Items from a data source:

☆ ☆ ☆ ☆ ☆

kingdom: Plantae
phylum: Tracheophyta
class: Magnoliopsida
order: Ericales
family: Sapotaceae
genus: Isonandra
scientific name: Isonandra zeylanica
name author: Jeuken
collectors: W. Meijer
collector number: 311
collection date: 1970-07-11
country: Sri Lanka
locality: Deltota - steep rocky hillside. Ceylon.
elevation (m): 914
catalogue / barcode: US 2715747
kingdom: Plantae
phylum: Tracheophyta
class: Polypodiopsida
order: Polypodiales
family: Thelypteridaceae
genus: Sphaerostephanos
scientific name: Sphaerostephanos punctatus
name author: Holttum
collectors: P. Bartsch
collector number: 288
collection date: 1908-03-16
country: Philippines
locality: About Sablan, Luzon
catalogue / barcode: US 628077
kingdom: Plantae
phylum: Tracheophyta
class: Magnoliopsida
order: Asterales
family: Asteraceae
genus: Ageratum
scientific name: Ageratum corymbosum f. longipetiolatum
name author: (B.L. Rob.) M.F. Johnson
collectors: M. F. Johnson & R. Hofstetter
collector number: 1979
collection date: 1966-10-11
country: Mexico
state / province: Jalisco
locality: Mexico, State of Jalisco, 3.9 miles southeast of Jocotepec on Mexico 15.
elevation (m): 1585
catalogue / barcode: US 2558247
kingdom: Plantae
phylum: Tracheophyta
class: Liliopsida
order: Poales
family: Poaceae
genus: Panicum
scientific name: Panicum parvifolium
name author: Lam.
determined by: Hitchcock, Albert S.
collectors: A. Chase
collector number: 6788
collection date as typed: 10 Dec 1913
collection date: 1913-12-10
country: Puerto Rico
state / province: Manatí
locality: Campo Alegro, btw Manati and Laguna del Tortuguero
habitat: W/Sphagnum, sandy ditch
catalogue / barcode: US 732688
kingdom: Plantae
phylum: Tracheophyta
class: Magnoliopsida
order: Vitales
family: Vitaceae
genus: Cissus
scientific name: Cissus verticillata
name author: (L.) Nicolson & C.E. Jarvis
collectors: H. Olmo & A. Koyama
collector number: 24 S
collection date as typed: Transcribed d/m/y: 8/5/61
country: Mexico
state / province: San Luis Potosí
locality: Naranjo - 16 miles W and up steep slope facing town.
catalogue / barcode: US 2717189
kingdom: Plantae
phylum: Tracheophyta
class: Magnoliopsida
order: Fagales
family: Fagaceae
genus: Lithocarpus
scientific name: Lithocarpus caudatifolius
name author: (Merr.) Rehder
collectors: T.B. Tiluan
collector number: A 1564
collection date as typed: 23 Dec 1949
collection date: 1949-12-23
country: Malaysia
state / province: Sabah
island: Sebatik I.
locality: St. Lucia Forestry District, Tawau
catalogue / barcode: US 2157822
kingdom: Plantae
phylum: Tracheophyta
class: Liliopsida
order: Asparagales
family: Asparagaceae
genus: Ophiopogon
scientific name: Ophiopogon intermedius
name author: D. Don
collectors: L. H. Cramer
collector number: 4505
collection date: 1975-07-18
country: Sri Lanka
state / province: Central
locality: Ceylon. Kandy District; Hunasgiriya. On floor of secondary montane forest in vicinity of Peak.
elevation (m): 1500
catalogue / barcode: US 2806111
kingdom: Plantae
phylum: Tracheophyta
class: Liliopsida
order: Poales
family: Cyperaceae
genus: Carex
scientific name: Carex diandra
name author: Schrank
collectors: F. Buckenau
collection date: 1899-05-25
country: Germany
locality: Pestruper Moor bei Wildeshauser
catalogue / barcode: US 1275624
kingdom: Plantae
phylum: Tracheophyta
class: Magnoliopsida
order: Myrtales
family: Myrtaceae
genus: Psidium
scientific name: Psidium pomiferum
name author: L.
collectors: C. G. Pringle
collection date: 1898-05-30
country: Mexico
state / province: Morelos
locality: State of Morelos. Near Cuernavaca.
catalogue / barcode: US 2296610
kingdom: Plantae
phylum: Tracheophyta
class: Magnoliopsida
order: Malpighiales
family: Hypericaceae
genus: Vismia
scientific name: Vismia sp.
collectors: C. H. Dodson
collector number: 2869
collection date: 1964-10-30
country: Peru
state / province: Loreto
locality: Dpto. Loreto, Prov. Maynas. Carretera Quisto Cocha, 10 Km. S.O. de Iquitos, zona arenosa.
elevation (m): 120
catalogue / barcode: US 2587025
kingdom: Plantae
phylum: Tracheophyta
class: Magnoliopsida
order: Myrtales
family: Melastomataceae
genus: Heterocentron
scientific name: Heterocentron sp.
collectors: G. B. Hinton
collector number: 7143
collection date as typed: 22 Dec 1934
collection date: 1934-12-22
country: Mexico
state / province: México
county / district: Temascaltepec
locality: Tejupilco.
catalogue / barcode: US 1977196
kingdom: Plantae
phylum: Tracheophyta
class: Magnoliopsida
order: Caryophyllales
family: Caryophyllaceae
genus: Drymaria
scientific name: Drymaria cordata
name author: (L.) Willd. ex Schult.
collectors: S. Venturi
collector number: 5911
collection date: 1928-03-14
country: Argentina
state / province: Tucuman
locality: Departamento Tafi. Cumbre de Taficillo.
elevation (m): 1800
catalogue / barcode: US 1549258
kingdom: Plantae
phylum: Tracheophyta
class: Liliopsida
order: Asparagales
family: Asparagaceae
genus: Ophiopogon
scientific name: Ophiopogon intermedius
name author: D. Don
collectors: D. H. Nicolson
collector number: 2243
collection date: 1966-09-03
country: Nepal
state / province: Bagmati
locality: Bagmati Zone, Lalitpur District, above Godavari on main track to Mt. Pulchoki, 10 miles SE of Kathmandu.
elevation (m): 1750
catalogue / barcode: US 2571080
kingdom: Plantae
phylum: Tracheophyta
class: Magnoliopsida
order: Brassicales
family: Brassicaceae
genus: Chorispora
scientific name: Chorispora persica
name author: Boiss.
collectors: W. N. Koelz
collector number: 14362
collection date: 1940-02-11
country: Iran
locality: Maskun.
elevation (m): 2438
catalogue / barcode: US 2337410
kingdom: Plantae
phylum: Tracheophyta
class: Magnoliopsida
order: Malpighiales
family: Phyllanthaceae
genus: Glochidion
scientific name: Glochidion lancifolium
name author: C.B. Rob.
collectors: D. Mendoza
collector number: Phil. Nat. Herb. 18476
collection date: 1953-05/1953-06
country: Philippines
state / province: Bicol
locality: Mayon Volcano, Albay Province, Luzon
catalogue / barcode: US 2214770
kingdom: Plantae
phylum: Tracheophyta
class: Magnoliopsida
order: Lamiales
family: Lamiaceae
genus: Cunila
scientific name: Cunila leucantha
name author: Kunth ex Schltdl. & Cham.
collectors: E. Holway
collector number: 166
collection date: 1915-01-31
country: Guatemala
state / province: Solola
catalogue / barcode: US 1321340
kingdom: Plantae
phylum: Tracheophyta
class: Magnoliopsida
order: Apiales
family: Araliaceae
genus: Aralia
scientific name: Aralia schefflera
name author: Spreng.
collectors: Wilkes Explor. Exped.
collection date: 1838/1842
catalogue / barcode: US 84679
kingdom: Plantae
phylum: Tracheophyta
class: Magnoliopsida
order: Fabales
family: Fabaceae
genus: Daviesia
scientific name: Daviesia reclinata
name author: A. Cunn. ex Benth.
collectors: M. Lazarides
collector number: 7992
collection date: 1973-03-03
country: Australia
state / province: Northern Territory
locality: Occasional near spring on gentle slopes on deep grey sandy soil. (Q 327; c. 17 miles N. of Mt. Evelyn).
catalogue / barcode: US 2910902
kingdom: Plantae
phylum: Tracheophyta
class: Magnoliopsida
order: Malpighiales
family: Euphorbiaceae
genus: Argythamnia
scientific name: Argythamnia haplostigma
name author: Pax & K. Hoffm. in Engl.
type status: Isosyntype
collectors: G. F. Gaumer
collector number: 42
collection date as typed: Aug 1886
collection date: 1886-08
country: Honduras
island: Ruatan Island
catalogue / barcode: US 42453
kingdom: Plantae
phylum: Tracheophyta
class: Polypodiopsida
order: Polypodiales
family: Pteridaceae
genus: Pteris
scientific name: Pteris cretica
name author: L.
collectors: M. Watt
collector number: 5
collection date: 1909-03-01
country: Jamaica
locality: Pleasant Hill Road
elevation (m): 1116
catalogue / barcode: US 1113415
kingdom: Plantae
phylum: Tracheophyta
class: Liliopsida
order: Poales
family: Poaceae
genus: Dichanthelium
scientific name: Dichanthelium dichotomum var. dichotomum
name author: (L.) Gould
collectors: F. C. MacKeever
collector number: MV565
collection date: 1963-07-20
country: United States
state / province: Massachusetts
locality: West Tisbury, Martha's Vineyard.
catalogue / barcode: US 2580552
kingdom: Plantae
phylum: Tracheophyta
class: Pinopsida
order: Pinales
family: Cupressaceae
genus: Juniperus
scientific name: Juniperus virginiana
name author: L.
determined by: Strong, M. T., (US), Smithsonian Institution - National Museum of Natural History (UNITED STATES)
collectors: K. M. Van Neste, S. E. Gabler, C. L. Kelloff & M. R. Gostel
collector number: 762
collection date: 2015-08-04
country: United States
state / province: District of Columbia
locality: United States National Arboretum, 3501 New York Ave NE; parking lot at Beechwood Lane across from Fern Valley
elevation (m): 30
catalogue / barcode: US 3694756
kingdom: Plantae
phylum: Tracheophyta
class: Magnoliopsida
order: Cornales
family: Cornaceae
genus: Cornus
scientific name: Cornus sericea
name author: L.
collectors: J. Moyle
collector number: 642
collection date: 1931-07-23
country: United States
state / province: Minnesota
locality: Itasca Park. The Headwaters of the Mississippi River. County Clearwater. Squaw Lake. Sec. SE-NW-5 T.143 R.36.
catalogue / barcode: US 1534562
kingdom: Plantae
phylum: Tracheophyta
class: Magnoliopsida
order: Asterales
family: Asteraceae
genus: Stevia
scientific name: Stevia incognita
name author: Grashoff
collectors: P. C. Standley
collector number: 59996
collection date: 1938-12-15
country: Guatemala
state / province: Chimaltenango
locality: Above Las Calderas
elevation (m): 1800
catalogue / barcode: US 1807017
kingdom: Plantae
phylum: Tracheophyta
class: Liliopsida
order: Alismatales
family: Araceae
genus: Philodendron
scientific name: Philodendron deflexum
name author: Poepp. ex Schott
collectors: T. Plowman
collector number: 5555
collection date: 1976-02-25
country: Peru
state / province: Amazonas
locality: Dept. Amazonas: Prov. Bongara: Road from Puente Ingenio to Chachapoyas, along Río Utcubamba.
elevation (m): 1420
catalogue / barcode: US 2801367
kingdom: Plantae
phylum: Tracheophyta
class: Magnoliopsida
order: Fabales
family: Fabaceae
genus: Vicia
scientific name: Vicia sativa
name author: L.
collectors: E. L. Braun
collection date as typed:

☆ ☆ ☆ ☆ ☆

_Short exercise:_ Please copy the lines in the items above word for word, from the line with "collector number: MV565" up to and including the line with "genus: Juniperus".

_Exercise answer:_
collector number: MV565
collection date: 1963-07-20
country: United States
state / province: Massachusetts
locality: West Tisbury, Martha's Vineyard.
catalogue / barcode: US 2580552
kingdom: Plantae
phylum: Tracheophyta
class: Pinopsida
order: Pinales
family: Cupressaceae
genus: Juniperus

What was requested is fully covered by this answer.